Robot Kyle * 7000 #unity pic.twitter.com/4CK0gEkgzl
— 椿 (@tsubaki_t1) 2016年6月28日
まあ、メインキャラクターには絶対使えませんが、街に居る(少し離れた)モブとかには使っても良いかもしれません。
ちなみにコレ、別にGPU Instancingでない場合もかなり安いです。
手前の3体がアニメーションの元となる動き、奥のキャラクター達はそのコピーです。分かりやすいように、走ってるモデルは緑、歩いてるモデルは青、アイドルモーションは赤としてみました。
GPU Instancingが使えない条件
GPU Instancingですが、使えない条件が結構あります。
- LightprobeやLightmap、ReflectionProbeの影響下にある事
- ForwardRenderingで複数のライトから照らされている事
- 使用出来るのはMeshRendererとGraphics.DrawMeshのみ。

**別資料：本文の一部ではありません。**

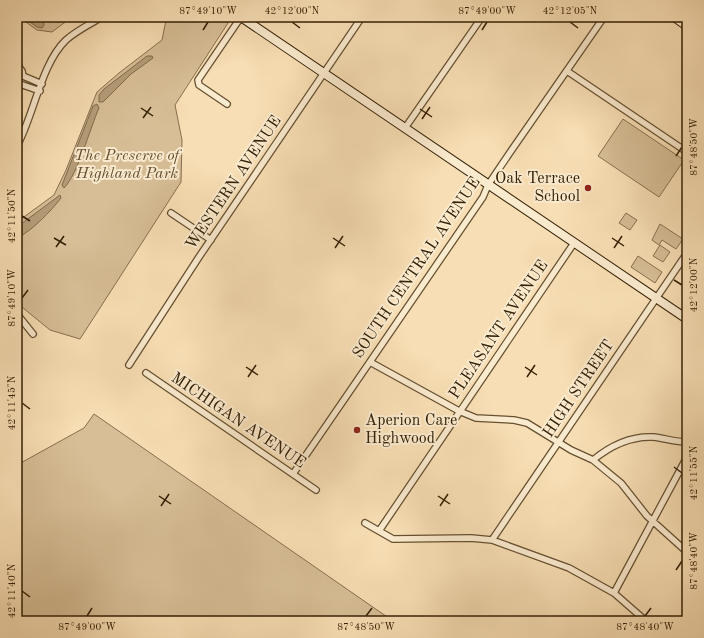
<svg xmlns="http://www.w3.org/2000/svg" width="704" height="638" viewBox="0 0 704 638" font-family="'Old Standard TT',serif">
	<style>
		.green { fill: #d7be96; stroke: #866f4e }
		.water { fill: #b59d78; stroke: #816b4a }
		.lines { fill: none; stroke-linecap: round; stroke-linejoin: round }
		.street-casing { stroke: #655031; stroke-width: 8 }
		.secondary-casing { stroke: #342005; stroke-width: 10 }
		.street { stroke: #faeace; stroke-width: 5.5 }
		.secondary { stroke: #faeace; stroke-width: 8 }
		.ticks { fill: none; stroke: #342005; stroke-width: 1.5 }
		.poi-dot { fill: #8f2418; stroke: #faeace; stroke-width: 1.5 }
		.labels { text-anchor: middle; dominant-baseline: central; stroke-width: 4; stroke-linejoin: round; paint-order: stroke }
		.park-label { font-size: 16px; font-style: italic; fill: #654f30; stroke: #faeace }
		.poi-label { font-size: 16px; fill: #342005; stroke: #faeace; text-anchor: end }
		.street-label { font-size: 16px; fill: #342005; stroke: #faeace }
		.neatline { fill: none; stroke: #342005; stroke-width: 1.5 }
		.ticks-label { font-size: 10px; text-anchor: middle; fill: #342005 }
	</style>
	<rect width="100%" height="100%" fill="#f8deb4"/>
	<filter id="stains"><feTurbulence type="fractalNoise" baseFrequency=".005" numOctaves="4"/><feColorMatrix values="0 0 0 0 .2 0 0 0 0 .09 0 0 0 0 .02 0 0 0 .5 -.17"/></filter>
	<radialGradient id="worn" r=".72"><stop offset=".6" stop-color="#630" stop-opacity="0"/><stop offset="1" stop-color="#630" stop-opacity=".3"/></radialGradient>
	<path class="green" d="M19 17H72L52 32 37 30Z
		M183 17H220L228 23 175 105 182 140 181 182 80 339 50 330 17 303V222L54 195 66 170 97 92 119 73 162 40 166 20Z
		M623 119 684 160 659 197 598 156Z
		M626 213 637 220 630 230 619 223Z
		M660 224 683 239 676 249 662 240 659 245 652 240Z
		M660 245 670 252 663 262 653 256Z
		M638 256 662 272 655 283 631 267Z
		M94 414 393 621H17V465L84 428Z"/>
	<path class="water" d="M23 17H42L44 25 42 28 37 27Z
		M147 56H152L153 58 131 74 103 102H99V95L104 89Z
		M97 104 99 108C90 128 78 174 64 188L62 185 93 106Z
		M60 195 61 198C51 211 32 231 17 238V227Z"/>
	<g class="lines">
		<defs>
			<path id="street" d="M17 64 22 71 23 76 42 84
				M567 71 687 152
				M17 83 40 91
				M227 104 199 85 198 80 241 17
				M405 128 482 17
				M17 146C34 115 41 64 66 40 76 31 90 24 102 17
				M171 213 211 240
				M17 314 33 334
				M370 362 459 411 476 418 514 420 527 423 571 450 593 460 621 483 647 516 687 552
				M129 365 199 257 362 17
				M146 373 316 490
				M593 460C610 446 630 436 653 437 664 438 675 442 687 442
				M293 474 483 197 488 185 511 151 604 17
				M365 523 393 539 471 538 492 540 569 568 614 593 646 621
				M379 531 574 243
				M492 540 687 253
				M614 593 687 457"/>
			<path id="secondary" d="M241 17 687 319
				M674 17 687 26"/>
		</defs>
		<use href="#street" class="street-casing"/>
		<use href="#secondary" class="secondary-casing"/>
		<use href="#street" class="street"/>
		<use href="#secondary" class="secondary"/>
	</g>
	<path class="ticks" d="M292 22 300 28M570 22 578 28M203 30 208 22M482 30 487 22M141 108 153 116M420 109 432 117M143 118 151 107M422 119 430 107M676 156 682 147M22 216 30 221M54 238 66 245M333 238 345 246M612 238 624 246M56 247 64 236M335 248 343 236M614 248 622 236M674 280 682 285M22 298 28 290M246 367 258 375M525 367 537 375M248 377 256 365M527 377 535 365M22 403 30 409M674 467 682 473M159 496 171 504M438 496 450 504M161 506 169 494M440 506 448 494M676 570 682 561M22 591 30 597M87 616 92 608M366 616 372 608M645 616 651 608"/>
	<g class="poi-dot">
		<circle cx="588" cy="188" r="4"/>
		<circle cx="357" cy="430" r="4"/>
	</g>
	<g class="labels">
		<g class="park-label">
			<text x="127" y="156">The Preserve of<tspan x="127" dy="18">Highland Park</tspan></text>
		</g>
		<g class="poi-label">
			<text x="580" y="179">Oak Terrace<tspan x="580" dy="18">School</tspan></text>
			<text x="365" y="421" text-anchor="start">Aperion Care<tspan x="365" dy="18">Highwood</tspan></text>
		</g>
		<g class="street-label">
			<text transform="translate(234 183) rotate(-56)">WESTERN AVENUE</text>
			<text transform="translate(417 268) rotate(-56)">SOUTH CENTRAL AVENUE</text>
			<text transform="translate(499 330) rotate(-56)">PLEASANT AVENUE</text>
			<text transform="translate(579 389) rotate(-56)">HIGH STREET</text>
			<text transform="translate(238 421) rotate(34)">MICHIGAN AVENUE</text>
		</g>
	</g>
	<rect width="704" height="638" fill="none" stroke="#f8deb4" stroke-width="44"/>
	<rect x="22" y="22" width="660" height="594" class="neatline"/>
	<g class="ticks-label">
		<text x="208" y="14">87°49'10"W</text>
		<text x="292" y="14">42°12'00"N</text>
		<text x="487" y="14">87°49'00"W</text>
		<text x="570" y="14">42°12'05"N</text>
		<text transform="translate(693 147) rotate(-90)" y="4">87°48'50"W</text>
		<text transform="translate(11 216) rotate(-90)" y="4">42°11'50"N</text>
		<text transform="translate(693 285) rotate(-90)" y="4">42°12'00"N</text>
		<text transform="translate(11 298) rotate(-90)" y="4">87°49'10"W</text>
		<text transform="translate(11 403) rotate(-90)" y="4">42°11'45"N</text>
		<text transform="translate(693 473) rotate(-90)" y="4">42°11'55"N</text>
		<text transform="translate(693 561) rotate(-90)" y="4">87°48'40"W</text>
		<text transform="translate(11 591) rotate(-90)" y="4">42°11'40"N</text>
		<text x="87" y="630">87°49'00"W</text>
		<text x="366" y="630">87°48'50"W</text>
		<text x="645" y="630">87°48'40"W</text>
	</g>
	<rect width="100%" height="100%" filter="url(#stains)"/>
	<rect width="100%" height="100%" fill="url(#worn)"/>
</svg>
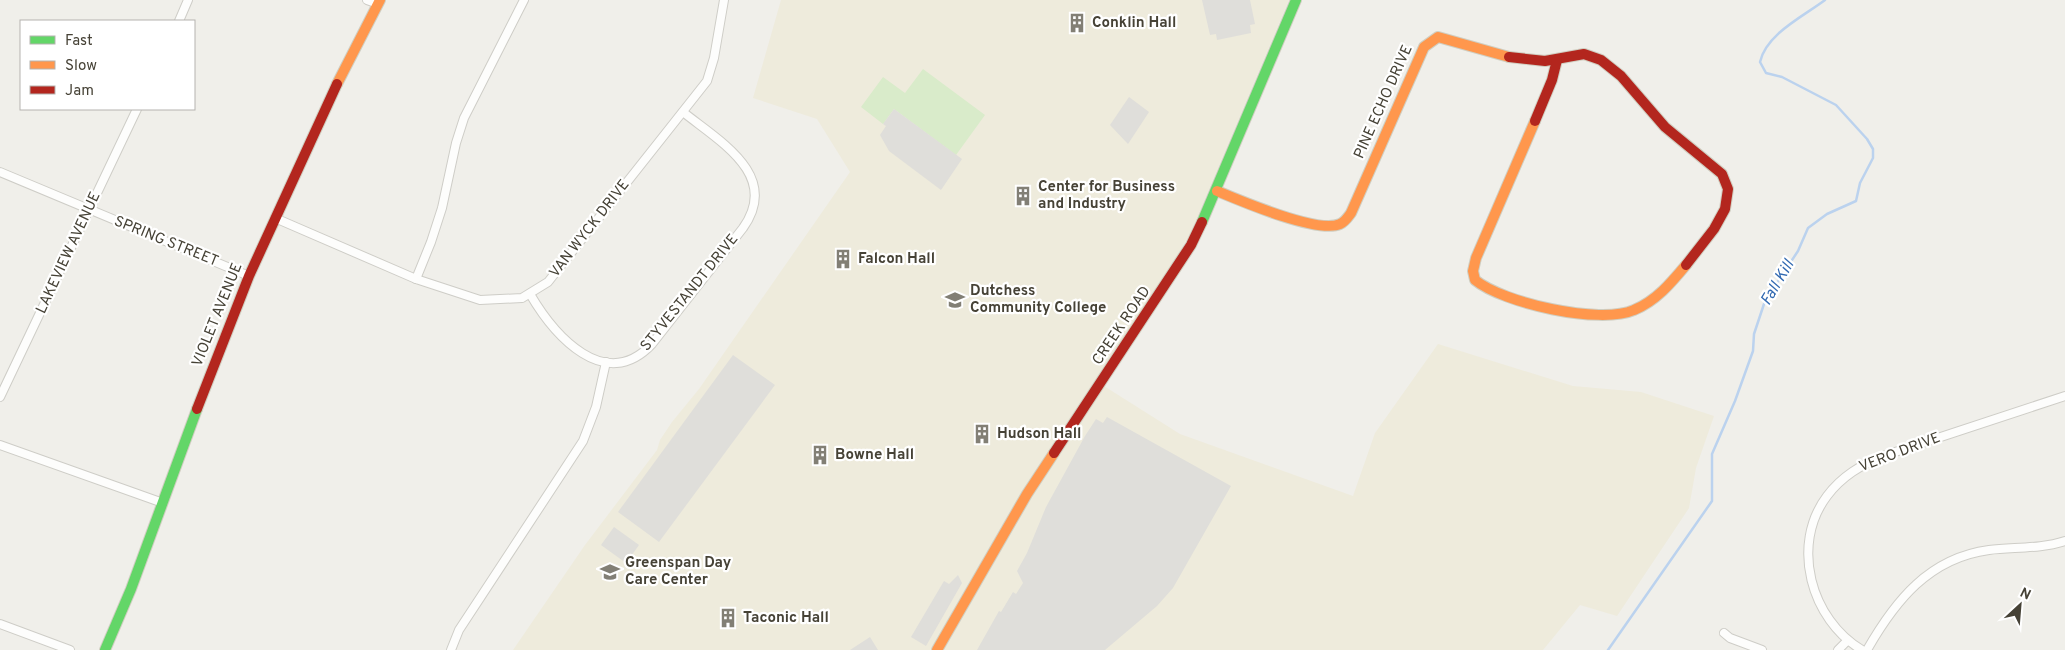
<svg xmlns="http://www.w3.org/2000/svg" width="2065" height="650" viewBox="0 0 2065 650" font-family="Overpass,sans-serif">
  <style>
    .education { fill: #eeebdc }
    .green { fill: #d9ebca }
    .parking { fill: #dfdeda }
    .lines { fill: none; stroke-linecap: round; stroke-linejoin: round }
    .stream { stroke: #bbd2ee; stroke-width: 2.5 }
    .street-casing { stroke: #cecdc7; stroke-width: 10 }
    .fast-casing { stroke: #d0cec1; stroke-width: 12 }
    .slow-casing { stroke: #d0cec1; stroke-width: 12 }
    .jam-casing { stroke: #d0cec1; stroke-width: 12 }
    .street { stroke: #fdfdfc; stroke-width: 8 }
    .fast { stroke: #63d668; stroke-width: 10 }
    .slow { stroke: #ff974d; stroke-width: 10 }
    .jam { stroke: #b3261e; stroke-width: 10 }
    .labels { text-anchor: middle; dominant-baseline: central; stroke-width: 4.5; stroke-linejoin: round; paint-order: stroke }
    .poi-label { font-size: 15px; font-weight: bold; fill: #464236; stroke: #fff; text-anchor: start }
    .street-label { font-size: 15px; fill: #464236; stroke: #fff }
    .water-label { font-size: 16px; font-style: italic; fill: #3169b1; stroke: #fff }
  </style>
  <rect width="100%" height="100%" fill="#f0efea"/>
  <polygon class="education" points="781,0 1289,0 1191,232 1170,268 1096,381 1180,434 1353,496 1375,433 1438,344 1573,386 1641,392 1714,416 1696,468 1689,508 1617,616 1580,605 1543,650 513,650 585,545 657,450 660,440 672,422 699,389 850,172 817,119 753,98"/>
  <polygon class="green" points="923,69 985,115 956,155 894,109 883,124 861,107 883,77 905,93"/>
  <g class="parking">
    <polygon points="1202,0 1250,0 1255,24 1250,25 1251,33 1217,40 1216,34 1210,35"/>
    <polygon points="1129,97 1149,112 1128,144 1110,125"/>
    <polygon points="894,109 962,159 941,190 889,151 880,135 886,126 883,124"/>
    <polygon points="733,355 775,385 659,542 618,512"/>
    <polygon points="1107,417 1231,486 1173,588 1157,606 1105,650 977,650 999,611 1001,612 1013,592 1016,594 1023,583 1017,571 1027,553 1046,507 1085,436 1096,419 1103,423"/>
    <polygon points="614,527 639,545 626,563 601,545"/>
    <polygon points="958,575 962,583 926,646 911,637 944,581 949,584"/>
    <polygon points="870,637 878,650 850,650"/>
  </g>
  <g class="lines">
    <path class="stream" d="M1608,650L1712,501V454L1735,401L1753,351L1754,334L1765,301L1798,251L1808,228L1827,214L1856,201L1860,183L1873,158V149L1867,139L1836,105L1782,77L1766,73L1760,62C1766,34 1804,16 1825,0"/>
    <defs>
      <g id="street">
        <polyline points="367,0 378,4"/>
        <polyline points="179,21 188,0"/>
        <polyline points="0,172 249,276"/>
        <polyline points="275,218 416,279 480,300 522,298 548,282 707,81 714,58 724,0"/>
        <polyline points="416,279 431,242 442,208 456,143 464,118 524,0"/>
        <path d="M530,294C554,335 605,394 652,344L743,228C781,175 719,141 683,112"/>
        <polyline points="0,397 137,109"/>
        <polyline points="0,445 163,503"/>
        <polyline points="0,624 70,650"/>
        <polyline points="1724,633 1730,638 1762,650"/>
        <polyline points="451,650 459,630 583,441 596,407 606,362"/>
        <polyline points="1838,650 1847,641"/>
        <path d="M1862,650C1811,620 1790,545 1827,496C1842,476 1861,465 1883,456L2065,396"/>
        <path d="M1867,650C1895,601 1929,558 1989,550C2014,547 2041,549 2065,541"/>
      </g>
      <g id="fast">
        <polyline points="1202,222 1296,0"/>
        <polyline points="105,650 131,589 197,409"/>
      </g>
      <g id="slow">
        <polyline points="337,84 380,0"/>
        <path d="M1535,121L1476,258L1473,271L1475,280C1503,303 1600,325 1634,310C1656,301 1671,283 1686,265"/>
        <path d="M1217,191C1241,201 1318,234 1340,224C1345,222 1348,217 1351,213L1424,47L1438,37L1509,57"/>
        <polyline points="937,650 1027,494 1054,453"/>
      </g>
      <g id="jam">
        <polyline points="1509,57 1545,61 1584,54 1601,60 1621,76 1665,127 1722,174 1728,189 1725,209 1714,229 1686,265"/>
        <polyline points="1535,121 1552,80 1557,60"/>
        <polyline points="197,409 249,276 337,84"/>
        <polyline points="1054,453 1191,245 1202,222"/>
      </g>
    </defs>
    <use href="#street" class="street-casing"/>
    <use href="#fast" class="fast-casing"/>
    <use href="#slow" class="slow-casing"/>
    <use href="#jam" class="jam-casing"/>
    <use href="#street" class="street"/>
    <use href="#fast" class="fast"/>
    <use href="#slow" class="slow"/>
    <use href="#jam" class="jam"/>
  </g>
  <defs>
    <symbol id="building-bare" viewBox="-9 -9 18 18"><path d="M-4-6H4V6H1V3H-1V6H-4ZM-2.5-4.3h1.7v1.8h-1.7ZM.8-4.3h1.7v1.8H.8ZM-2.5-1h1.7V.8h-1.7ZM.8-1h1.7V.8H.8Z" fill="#827f75" stroke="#fff" stroke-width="2.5" paint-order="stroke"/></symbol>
    <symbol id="university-bare" viewBox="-9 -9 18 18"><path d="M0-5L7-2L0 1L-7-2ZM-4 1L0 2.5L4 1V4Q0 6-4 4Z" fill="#827f75" stroke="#fff" stroke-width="2.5" paint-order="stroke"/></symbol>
    <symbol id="school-bare" viewBox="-9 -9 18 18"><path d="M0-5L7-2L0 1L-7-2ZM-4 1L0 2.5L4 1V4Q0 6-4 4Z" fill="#827f75" stroke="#fff" stroke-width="2.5" paint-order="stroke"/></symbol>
  </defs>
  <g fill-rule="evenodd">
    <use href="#building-bare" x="1063" y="9" width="28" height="28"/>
    <use href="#building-bare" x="1009" y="182" width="28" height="28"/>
    <use href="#building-bare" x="829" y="245" width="28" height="28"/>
    <use href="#university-bare" x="941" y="286" width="28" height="28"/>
    <use href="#building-bare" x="968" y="420" width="28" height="28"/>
    <use href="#building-bare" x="806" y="441" width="28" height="28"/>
    <use href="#school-bare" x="596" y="558" width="28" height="28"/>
    <use href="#building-bare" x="714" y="604" width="28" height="28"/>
  </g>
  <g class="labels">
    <g class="poi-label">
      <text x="1092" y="23">Conklin Hall</text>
      <text x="1038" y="187">Center for Business<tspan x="1038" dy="17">and Industry</tspan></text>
      <text x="858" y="259">Falcon Hall</text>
      <text x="970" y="291">Dutchess<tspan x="970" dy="17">Community College</tspan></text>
      <text x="997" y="434">Hudson Hall</text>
      <text x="835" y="455">Bowne Hall</text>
      <text x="625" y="563">Greenspan Day<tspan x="625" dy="17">Care Center</tspan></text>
      <text x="743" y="618">Taconic Hall</text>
    </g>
    <g class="street-label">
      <text transform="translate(1384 102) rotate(-66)">PINE ECHO DRIVE</text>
      <text transform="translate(590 229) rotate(-52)">VAN WYCK DRIVE</text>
      <text transform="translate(166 242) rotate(22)">SPRING STREET</text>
      <text transform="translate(69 253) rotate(-65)">LAKEVIEW AVENUE</text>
      <text transform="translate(690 293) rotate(-51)">STYVESTANDT DRIVE</text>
      <text transform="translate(218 315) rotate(-68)">VIOLET AVENUE</text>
      <text transform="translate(1122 326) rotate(-56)">CREEK ROAD</text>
      <text transform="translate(1900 453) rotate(-21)">VERO DRIVE</text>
    </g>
    <g class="water-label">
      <text transform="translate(1778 283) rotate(-59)">Fall Kill</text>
    </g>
  </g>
  <rect x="20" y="20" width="175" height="90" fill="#ffffff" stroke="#b5b3af"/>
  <rect x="30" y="36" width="25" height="8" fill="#63d668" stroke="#b5b3af"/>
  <text x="65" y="45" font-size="15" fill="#464236">Fast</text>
  <rect x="30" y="61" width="25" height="8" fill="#ff974d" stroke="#b5b3af"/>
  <text x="65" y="70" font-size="15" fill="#464236">Slow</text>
  <rect x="30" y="86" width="25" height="8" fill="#b3261e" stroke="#b5b3af"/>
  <text x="65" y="95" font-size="15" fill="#464236">Jam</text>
  <g transform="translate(2020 605) rotate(26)" stroke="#ffffff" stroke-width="4" paint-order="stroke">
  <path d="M0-4L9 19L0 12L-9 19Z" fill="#464236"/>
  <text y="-8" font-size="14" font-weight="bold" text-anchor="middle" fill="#464236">N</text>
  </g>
</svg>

その他のCanvasRendererやSkindMeshRendererやParticleRendererには使えない。 - Direct 11~12、OpenGL 4.1以降、コンソールの一部で使用可能。Metalは以降
そりゃそうなんですが、描画時にGPUへ渡さなきゃいけない情報の多い表現には使用できないので、まぁ何というか、使いドコロに悩むですはい。